Data for this exercise:

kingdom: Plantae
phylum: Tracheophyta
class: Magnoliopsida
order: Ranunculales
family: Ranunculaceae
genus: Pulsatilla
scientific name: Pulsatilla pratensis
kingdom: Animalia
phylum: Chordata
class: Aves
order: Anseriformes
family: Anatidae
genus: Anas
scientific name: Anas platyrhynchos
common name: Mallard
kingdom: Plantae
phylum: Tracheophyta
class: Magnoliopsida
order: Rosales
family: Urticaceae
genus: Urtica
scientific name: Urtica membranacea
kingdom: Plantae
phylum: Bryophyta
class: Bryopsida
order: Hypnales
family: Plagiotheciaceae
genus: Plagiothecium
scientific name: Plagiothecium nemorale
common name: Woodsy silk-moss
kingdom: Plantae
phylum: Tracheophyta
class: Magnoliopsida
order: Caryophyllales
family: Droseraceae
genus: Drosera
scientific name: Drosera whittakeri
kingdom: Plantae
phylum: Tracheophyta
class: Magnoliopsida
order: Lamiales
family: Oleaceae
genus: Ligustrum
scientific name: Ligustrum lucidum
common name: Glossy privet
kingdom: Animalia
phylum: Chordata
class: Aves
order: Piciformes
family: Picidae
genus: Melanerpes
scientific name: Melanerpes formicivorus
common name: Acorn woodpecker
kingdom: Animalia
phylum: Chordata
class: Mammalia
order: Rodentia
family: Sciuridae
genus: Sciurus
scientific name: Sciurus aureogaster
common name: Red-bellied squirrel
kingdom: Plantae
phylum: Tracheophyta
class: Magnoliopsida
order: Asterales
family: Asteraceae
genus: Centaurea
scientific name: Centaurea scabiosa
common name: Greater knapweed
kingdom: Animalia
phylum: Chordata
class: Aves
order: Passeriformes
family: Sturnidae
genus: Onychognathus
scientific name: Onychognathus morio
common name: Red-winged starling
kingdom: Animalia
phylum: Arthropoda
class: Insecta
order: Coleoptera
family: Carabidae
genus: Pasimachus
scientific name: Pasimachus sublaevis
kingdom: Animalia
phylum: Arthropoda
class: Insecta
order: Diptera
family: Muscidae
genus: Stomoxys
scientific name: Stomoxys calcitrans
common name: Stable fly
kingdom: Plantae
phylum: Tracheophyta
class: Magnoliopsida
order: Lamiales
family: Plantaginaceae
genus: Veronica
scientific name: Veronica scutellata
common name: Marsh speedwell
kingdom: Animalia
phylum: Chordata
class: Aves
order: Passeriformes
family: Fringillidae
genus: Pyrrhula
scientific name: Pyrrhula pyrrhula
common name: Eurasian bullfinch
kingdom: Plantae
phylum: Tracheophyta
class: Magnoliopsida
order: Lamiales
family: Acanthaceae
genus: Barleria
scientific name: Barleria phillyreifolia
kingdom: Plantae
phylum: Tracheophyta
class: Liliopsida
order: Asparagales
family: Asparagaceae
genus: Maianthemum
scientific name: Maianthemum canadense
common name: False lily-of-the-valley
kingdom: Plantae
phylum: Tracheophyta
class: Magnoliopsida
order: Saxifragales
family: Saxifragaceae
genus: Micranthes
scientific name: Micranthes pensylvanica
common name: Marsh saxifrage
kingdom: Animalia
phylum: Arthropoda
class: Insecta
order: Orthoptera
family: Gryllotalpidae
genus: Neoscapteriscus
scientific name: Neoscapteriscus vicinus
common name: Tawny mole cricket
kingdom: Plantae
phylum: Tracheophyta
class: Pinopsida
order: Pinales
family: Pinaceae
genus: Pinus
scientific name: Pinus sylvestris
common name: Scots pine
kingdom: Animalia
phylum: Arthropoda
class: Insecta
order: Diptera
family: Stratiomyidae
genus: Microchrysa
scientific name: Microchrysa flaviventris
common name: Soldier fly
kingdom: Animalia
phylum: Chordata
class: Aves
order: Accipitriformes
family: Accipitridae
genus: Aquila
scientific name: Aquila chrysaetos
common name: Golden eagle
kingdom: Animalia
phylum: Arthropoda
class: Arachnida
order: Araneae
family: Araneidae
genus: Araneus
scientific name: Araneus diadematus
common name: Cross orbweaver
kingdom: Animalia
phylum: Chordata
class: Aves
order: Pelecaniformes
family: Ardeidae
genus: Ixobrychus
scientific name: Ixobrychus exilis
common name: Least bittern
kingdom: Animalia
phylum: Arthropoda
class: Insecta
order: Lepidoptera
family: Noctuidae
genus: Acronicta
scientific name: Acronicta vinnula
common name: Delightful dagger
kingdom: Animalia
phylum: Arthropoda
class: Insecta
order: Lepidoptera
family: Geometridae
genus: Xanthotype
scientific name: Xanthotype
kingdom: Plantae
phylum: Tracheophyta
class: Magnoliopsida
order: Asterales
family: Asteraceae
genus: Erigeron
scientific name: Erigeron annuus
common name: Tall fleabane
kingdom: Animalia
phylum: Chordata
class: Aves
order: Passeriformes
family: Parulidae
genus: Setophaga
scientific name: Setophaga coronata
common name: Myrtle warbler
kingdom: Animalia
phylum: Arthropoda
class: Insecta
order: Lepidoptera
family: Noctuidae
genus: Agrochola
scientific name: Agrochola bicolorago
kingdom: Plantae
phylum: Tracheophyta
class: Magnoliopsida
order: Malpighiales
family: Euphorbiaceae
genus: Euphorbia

Stated problem: Copy every line of the records above, keeping each one unchanged and in the same order.

Written solution:
kingdom: Plantae
phylum: Tracheophyta
class: Magnoliopsida
order: Ranunculales
family: Ranunculaceae
genus: Pulsatilla
scientific name: Pulsatilla pratensis
kingdom: Animalia
phylum: Chordata
class: Aves
order: Anseriformes
family: Anatidae
genus: Anas
scientific name: Anas platyrhynchos
common name: Mallard
kingdom: Plantae
phylum: Tracheophyta
class: Magnoliopsida
order: Rosales
family: Urticaceae
genus: Urtica
scientific name: Urtica membranacea
kingdom: Plantae
phylum: Bryophyta
class: Bryopsida
order: Hypnales
family: Plagiotheciaceae
genus: Plagiothecium
scientific name: Plagiothecium nemorale
common name: Woodsy silk-moss
kingdom: Plantae
phylum: Tracheophyta
class: Magnoliopsida
order: Caryophyllales
family: Droseraceae
genus: Drosera
scientific name: Drosera whittakeri
kingdom: Plantae
phylum: Tracheophyta
class: Magnoliopsida
order: Lamiales
family: Oleaceae
genus: Ligustrum
scientific name: Ligustrum lucidum
common name: Glossy privet
kingdom: Animalia
phylum: Chordata
class: Aves
order: Piciformes
family: Picidae
genus: Melanerpes
scientific name: Melanerpes formicivorus
common name: Acorn woodpecker
kingdom: Animalia
phylum: Chordata
class: Mammalia
order: Rodentia
family: Sciuridae
genus: Sciurus
scientific name: Sciurus aureogaster
common name: Red-bellied squirrel
kingdom: Plantae
phylum: Tracheophyta
class: Magnoliopsida
order: Asterales
family: Asteraceae
genus: Centaurea
scientific name: Centaurea scabiosa
common name: Greater knapweed
kingdom: Animalia
phylum: Chordata
class: Aves
order: Passeriformes
family: Sturnidae
genus: Onychognathus
scientific name: Onychognathus morio
common name: Red-winged starling
kingdom: Animalia
phylum: Arthropoda
class: Insecta
order: Coleoptera
family: Carabidae
genus: Pasimachus
scientific name: Pasimachus sublaevis
kingdom: Animalia
phylum: Arthropoda
class: Insecta
order: Diptera
family: Muscidae
genus: Stomoxys
scientific name: Stomoxys calcitrans
common name: Stable fly
kingdom: Plantae
phylum: Tracheophyta
class: Magnoliopsida
order: Lamiales
family: Plantaginaceae
genus: Veronica
scientific name: Veronica scutellata
common name: Marsh speedwell
kingdom: Animalia
phylum: Chordata
class: Aves
order: Passeriformes
family: Fringillidae
genus: Pyrrhula
scientific name: Pyrrhula pyrrhula
common name: Eurasian bullfinch
kingdom: Plantae
phylum: Tracheophyta
class: Magnoliopsida
order: Lamiales
family: Acanthaceae
genus: Barleria
scientific name: Barleria phillyreifolia
kingdom: Plantae
phylum: Tracheophyta
class: Liliopsida
order: Asparagales
family: Asparagaceae
genus: Maianthemum
scientific name: Maianthemum canadense
common name: False lily-of-the-valley
kingdom: Plantae
phylum: Tracheophyta
class: Magnoliopsida
order: Saxifragales
family: Saxifragaceae
genus: Micranthes
scientific name: Micranthes pensylvanica
common name: Marsh saxifrage
kingdom: Animalia
phylum: Arthropoda
class: Insecta
order: Orthoptera
family: Gryllotalpidae
genus: Neoscapteriscus
scientific name: Neoscapteriscus vicinus
common name: Tawny mole cricket
kingdom: Plantae
phylum: Tracheophyta
class: Pinopsida
order: Pinales
family: Pinaceae
genus: Pinus
scientific name: Pinus sylvestris
common name: Scots pine
kingdom: Animalia
phylum: Arthropoda
class: Insecta
order: Diptera
family: Stratiomyidae
genus: Microchrysa
scientific name: Microchrysa flaviventris
common name: Soldier fly
kingdom: Animalia
phylum: Chordata
class: Aves
order: Accipitriformes
family: Accipitridae
genus: Aquila
scientific name: Aquila chrysaetos
common name: Golden eagle
kingdom: Animalia
phylum: Arthropoda
class: Arachnida
order: Araneae
family: Araneidae
genus: Araneus
scientific name: Araneus diadematus
common name: Cross orbweaver
kingdom: Animalia
phylum: Chordata
class: Aves
order: Pelecaniformes
family: Ardeidae
genus: Ixobrychus
scientific name: Ixobrychus exilis
common name: Least bittern
kingdom: Animalia
phylum: Arthropoda
class: Insecta
order: Lepidoptera
family: Noctuidae
genus: Acronicta
scientific name: Acronicta vinnula
common name: Delightful dagger
kingdom: Animalia
phylum: Arthropoda
class: Insecta
order: Lepidoptera
family: Geometridae
genus: Xanthotype
scientific name: Xanthotype
kingdom: Plantae
phylum: Tracheophyta
class: Magnoliopsida
order: Asterales
family: Asteraceae
genus: Erigeron
scientific name: Erigeron annuus
common name: Tall fleabane
kingdom: Animalia
phylum: Chordata
class: Aves
order: Passeriformes
family: Parulidae
genus: Setophaga
scientific name: Setophaga coronata
common name: Myrtle warbler
kingdom: Animalia
phylum: Arthropoda
class: Insecta
order: Lepidoptera
family: Noctuidae
genus: Agrochola
scientific name: Agrochola bicolorago
kingdom: Plantae
phylum: Tracheophyta
class: Magnoliopsida
order: Malpighiales
family: Euphorbiaceae
genus: Euphorbia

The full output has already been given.